One of the most poignant voices on race and inequality in the the US… runs the Baltimore Orioles?

Casting stereotypes aside, here is Orioles COO John Angelos, son of owner Peter Angelos (from a series of tweets, no less):

Brett, speaking only for myself, I agree with your point that the principle of peaceful, non-violent protest and the observance of the rule of law is of utmost importance in any society. MLK, Gandhi, Mandela and all great opposition leaders throughout history have always preached this precept. Further, it is critical that in any democracy, investigation must be completed and due process must be honored before any government or police members are judged responsible.

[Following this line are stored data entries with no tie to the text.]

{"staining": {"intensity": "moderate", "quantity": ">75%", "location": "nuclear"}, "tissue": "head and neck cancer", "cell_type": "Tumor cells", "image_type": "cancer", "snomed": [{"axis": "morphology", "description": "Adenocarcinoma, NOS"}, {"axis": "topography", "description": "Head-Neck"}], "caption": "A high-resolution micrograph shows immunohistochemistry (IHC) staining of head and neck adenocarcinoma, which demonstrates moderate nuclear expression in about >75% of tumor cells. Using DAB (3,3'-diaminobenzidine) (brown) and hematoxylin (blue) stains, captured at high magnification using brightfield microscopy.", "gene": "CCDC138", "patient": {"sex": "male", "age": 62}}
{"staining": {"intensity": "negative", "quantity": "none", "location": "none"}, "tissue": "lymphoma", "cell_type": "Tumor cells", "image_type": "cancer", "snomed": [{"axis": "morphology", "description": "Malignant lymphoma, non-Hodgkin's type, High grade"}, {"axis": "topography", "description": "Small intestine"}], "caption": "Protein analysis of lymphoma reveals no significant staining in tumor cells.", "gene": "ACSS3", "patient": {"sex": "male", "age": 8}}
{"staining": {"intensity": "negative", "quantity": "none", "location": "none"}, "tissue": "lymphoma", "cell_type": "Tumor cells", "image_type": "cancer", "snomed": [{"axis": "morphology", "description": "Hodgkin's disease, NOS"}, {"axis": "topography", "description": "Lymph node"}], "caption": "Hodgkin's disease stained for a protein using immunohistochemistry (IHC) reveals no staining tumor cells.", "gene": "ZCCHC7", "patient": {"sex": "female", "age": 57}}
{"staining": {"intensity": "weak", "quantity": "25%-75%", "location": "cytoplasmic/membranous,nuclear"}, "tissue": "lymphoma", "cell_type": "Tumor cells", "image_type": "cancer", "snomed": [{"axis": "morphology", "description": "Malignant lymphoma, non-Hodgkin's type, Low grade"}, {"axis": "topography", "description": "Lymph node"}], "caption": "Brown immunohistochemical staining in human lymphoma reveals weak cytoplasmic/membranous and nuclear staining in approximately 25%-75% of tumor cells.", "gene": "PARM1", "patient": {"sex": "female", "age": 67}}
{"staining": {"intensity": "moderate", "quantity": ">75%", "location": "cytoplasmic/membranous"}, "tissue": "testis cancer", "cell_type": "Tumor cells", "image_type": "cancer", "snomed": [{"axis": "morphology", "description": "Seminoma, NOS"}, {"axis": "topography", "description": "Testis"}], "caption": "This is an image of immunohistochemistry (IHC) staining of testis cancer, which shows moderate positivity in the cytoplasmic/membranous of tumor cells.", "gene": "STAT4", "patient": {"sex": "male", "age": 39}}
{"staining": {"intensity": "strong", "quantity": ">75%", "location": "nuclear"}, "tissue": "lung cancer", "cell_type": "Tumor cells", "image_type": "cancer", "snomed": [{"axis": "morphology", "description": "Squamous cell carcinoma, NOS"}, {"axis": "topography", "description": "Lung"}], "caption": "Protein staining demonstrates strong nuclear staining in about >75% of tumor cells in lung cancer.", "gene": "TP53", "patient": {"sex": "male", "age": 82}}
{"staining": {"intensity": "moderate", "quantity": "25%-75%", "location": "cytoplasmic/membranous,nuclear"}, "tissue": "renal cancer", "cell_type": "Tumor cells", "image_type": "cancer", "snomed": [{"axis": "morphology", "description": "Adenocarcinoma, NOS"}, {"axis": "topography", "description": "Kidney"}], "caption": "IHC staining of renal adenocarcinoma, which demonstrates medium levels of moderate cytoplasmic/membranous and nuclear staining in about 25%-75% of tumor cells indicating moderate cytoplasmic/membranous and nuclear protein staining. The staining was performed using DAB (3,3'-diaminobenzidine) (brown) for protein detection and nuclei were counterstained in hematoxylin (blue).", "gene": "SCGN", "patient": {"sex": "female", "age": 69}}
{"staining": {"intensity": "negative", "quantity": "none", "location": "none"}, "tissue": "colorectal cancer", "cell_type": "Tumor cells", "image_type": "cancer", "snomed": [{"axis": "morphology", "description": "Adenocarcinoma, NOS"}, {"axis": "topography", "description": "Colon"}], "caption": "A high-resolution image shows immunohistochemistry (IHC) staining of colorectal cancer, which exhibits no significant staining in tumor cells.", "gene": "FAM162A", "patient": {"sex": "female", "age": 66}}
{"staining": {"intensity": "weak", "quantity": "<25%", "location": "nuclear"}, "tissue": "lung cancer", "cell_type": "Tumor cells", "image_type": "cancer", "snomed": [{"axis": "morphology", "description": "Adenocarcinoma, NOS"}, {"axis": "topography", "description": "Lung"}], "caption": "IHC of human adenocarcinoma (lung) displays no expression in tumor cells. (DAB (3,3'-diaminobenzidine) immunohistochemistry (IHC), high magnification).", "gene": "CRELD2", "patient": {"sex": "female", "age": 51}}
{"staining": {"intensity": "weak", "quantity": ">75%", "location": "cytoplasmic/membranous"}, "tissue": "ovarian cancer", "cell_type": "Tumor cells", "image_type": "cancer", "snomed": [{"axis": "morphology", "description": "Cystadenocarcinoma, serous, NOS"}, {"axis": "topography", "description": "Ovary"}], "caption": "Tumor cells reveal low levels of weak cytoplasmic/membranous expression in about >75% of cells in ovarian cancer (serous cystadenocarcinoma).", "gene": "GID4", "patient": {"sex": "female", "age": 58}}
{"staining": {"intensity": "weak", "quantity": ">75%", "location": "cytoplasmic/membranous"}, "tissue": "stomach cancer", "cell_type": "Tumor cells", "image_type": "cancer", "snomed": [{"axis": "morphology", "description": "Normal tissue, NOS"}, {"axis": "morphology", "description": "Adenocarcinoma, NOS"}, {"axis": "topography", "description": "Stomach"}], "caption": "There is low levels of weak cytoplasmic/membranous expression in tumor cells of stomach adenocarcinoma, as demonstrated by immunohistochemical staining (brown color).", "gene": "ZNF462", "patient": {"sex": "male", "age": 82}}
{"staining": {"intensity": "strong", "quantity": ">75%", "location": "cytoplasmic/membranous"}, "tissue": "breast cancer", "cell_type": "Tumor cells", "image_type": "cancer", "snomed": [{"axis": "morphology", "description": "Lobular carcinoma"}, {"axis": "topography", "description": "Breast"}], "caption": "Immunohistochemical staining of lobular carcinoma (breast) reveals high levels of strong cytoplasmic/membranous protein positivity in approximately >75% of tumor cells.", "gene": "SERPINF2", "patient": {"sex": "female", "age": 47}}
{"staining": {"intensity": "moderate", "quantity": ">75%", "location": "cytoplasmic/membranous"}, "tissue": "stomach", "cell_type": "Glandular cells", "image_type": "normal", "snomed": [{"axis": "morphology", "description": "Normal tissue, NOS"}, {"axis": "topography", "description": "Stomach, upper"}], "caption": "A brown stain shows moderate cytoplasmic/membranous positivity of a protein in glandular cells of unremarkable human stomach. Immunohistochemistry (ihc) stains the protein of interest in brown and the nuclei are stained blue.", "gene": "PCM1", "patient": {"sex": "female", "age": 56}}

That said, my greater source of personal concern, outrage and sympathy beyond this particular case is focused neither upon one night’s property damage nor upon the acts, but is focused rather upon the past four-decade period during which an American political elite have shipped middle class and working class jobs away from Baltimore and cities and towns around the U.S. to third-world dictatorships like China and others, plunged tens of millions of good, hard-working Americans into economic devastation, and then followed that action around the nation by diminishing every American’s civil rights protections in order to control an unfairly impoverished population living under an ever-declining standard of living and suffering at the butt end of an ever-more militarized and aggressive surveillance state.

The innocent working families of all backgrounds whose lives and dreams have been cut short by excessive violence, surveillance, and other abuses of the Bill of Rights by government pay the true price, and ultimate price, and one that far exceeds the importances of any kids’ game played tonight, or ever, at Camden Yards. We need to keep in mind people are suffering and dying around the U.S., and while we are thankful no one was injured at Camden Yards, there is a far bigger picture for poor Americans in Baltimore and everywhere who don’t have jobs and are losing economic civil and legal rights, and this makes inconvenience at a ballgame irrelevant in light of the needless suffering government is inflicting upon ordinary Americans.

Hat tip @pbump

39 thoughts on “One of the most poignant voices on race and inequality in the the US… runs the Baltimore Orioles?

  1. I agree with the beginning and end of the comment, but the middle is wrong both intellectually and morally. Let me explain…

    An “American political elite” didn’t send jobs anywhere. This is just trying to create a boogeyman, as is the ad hominem attack on China. In reality, decentralized market forces led to production moving to areas and workers who had previously been excluded from the market. This led to the historically greatest enrichment of humanity since the dawn of time. Over one billion individuals saw unprecedented gains in standard of living, and we saw a greater reduction in poverty over the last generation than ever before. To spin the greatest era in history — from a global perspective — into a rationalization of rioting or an attack on some unnamed “polical elite” is beneath contempt.

    Granted, there has been a type of harm to first world (aka previously privileged) workers. This is the “creative destruction” of competition as consumers (us) choose to cooperate with more efficient producers. It is effectively a competition over who best to cooperate and is in total positive sum. We gain in better value, and the workers in China (who really were impoverished) gain a steady job and begin to build the incomes to buy stuff from us.

    Standards of living here (considering prices, taxes and transfers) have not dropped on average (though they have for some individuals of course), except as a result of the recession, which was not caused by international trade. There is a challenge of adapting to such an unprecedented influx of labor into the global market. It is going to suppress the balance of supply and demand and lead to lower wages (than otherwise) until such a time as entrepreneurs can respond with new jobs which capitalize on the improved economic efficiency established by the new entrants.

  2. Foregrounding the lives of ordinary Americans thus highlights an outcome of Globalisation where pockets of affluence are created in developing countries like India & Brazil in tandem with zones of impoverishment in developed ones at par with extant ones in the former. This poses a question does the current political economy not allow maneuvering for inclusive growth or do we have to be more effective in our communicative skills to convey and convince about its functional legitimacy?